Em prol de nossa cultura

Foto: João Gilberto

Padre João Medeiros Filho

Em geral, por cultura entende-se um conjunto de ideias, símbolos, expressões artísticas, hábitos e tradições, transmitidos de geração em geração, através da vida em sociedade, incluindo o idioma falado e a culinária. Trata-se de uma variante de determinada herança social da humanidade. É também um processo cumulativo, no qual as modificações trazidas por alguns são repassadas a seus sucessores, incorporando-se a outros elementos. Não se pretende aqui uma definição acadêmica, e sim uma abordagem do cotidiano. Em face da globalização, mais do que nunca somos convidados a preservar nosso patrimônio material e imaterial.

Recentemente, dirigimo-nos a um restaurante para almoçar. Pessoas amigas desejavam consumir camarão empanado. Uma das responsáveis pelo “buffet” advertiu: “este prato faz parte da comida japonesa e deve ser tomado à parte” (sendo o preço diferenciado). Compreende-se o zelo da funcionária. Mas, atitudes assim contribuem para descaracterizar ou desrespeitar nossas tradições e origens. O camarão é componente cultural norte-rio-grandense. Um de nossos gentílicos é o étimo “potiguar”, que significa na língua indígena “comedor de camarão”. O crustáceo está ligado a nossos hábitos alimentares, desde os tempos coloniais e hoje a nossos produtos exportados. Pelo pouco que conhecemos sobre pratos típicos, o seu preparo empanado não lhe confere exclusividade de culinária japonesa. Os “experts” poderão discorrer melhor sobre a temática.

No entanto, as autoridades e os órgãos de cultura de nosso estado deverão estar mais atentos à proteção de nosso patrimônio. Se não cuidarmos, em breve, pessoas de outros países poderão patentear nossos bordados, queijos, carne de sol, a culinária regional etc. Seremos obrigados a pagar “royalties” por aquilo que é nossa produção (criação por vezes) e remonta a nossas raízes? Há cerca de quinze anos, propusemos um curso de gastronomia regional para o Seridó. O projeto foi apresentado ao MEC, mas por mudança na administração da diocese de Caicó e pouco interesse de alguns dirigentes, o processo foi esquecido e arquivado. Estados do sul e sudeste brasileiros cuidam de seus legados e costumes. Em Minas Gerais, a cachaça é estudada com suas nuances locais. O vinho é abordado academicamente, no Rio Grande do Sul. O mesmo se diga do churrasco e outros elementos de sua cultura. Segundo pesquisadores, o queijo potiguar precede ao mineiro, surgindo no Seridó, no final do século XVI, sob a forma de coalho e manteiga.
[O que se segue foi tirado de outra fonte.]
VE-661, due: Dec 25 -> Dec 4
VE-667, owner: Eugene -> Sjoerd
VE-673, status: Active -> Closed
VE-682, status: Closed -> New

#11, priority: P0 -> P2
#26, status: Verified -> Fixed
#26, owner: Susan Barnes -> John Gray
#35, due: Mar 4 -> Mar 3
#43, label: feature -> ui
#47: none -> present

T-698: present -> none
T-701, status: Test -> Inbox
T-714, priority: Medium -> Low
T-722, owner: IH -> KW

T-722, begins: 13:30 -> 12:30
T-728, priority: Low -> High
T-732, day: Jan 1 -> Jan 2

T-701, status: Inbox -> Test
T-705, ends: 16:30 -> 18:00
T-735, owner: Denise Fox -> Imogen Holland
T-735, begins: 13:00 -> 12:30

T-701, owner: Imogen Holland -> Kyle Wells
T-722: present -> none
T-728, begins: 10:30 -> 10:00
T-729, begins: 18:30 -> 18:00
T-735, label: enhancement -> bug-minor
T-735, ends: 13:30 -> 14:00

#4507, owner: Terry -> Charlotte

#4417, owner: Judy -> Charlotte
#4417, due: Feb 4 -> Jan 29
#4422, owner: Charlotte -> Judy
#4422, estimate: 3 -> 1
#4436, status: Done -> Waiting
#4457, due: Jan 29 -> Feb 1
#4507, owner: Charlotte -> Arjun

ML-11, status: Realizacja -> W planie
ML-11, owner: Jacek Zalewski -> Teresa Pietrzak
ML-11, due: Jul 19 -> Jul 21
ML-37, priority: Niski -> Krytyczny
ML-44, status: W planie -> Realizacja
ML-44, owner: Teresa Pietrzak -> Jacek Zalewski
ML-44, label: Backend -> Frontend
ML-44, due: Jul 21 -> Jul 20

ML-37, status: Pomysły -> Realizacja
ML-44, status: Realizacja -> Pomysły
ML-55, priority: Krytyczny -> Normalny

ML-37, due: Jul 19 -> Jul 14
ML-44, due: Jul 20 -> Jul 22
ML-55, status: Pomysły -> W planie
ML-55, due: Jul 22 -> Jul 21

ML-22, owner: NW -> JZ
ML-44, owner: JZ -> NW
Os bordados e rendas seridoenses são uma tradição herdada de Flandres. Assemelham-se às “dentelles de Bruges”. Na paróquia de Campo Grande, padre Pedro Neefs, sacerdote neerlandês, promoveu cursos para as bordadeiras da Serra de João do Vale a fim de preservar a originalidade e a qualidade da produção artesanal. Infelizmente, outros municípios, inclusive de estados vizinhos, começaram a fabricá-los, em larga escala, com uma qualidade inferior e usando material sintético, que degrada mais rapidamente as peças nas primeiras lavagens.

Cabem à Assembleia Legislativa do Rio Grande do Norte, à Fundação José Augusto e ao Conselho Estadual de Cultura o posicionamento e a elaboração de normas sobre tais assuntos. Ultimamente, o parlamento estadual aprovou um projeto (Lei nº 10.481/2019), declarando nosso patrimônio cultural imaterial a ginga com tapioca. Acreditamos que há outros elementos de maior abrangência e repercussão. Dentro de alguns anos, nossos jovens não saberão mais o que é aluá, espécie, sequilho, mungunzá, buchada, chouriço etc. O consumo alimentar de nosso autóctone deve ser respeitado (enfatizando-se seus diversos preparos): macaxeira, carne assada, linguiça do sertão, farofa d´água, paçoca, tapioca, cuscuz e tantas outras iguarias por nós apreciadas, integrantes de nosso universo alimentar. Há o direito de opção, porém um restaurante não pode se apresentar como tipicamente regional, oferecendo comidas orientais.

Cada vez mais, faz-se necessário o estudo aprimorado das obras de Câmara Cascudo, especialmente a Antologia e a História da Alimentação no Brasil. Seria importante que nos cursos de nutrição e gastronomia, aqui ministrados, houvesse espaço para o aprofundamento das ricas tradições alimentares e da culinária norte-rio-grandense. O apóstolo Paulo já recomendava aos tessalonicenses: “Portanto, meus irmãos, permanecei firmes. Guardai as tradições que tendes aprendido, quer oralmente, quer por escrito”. (2Tes 2,15).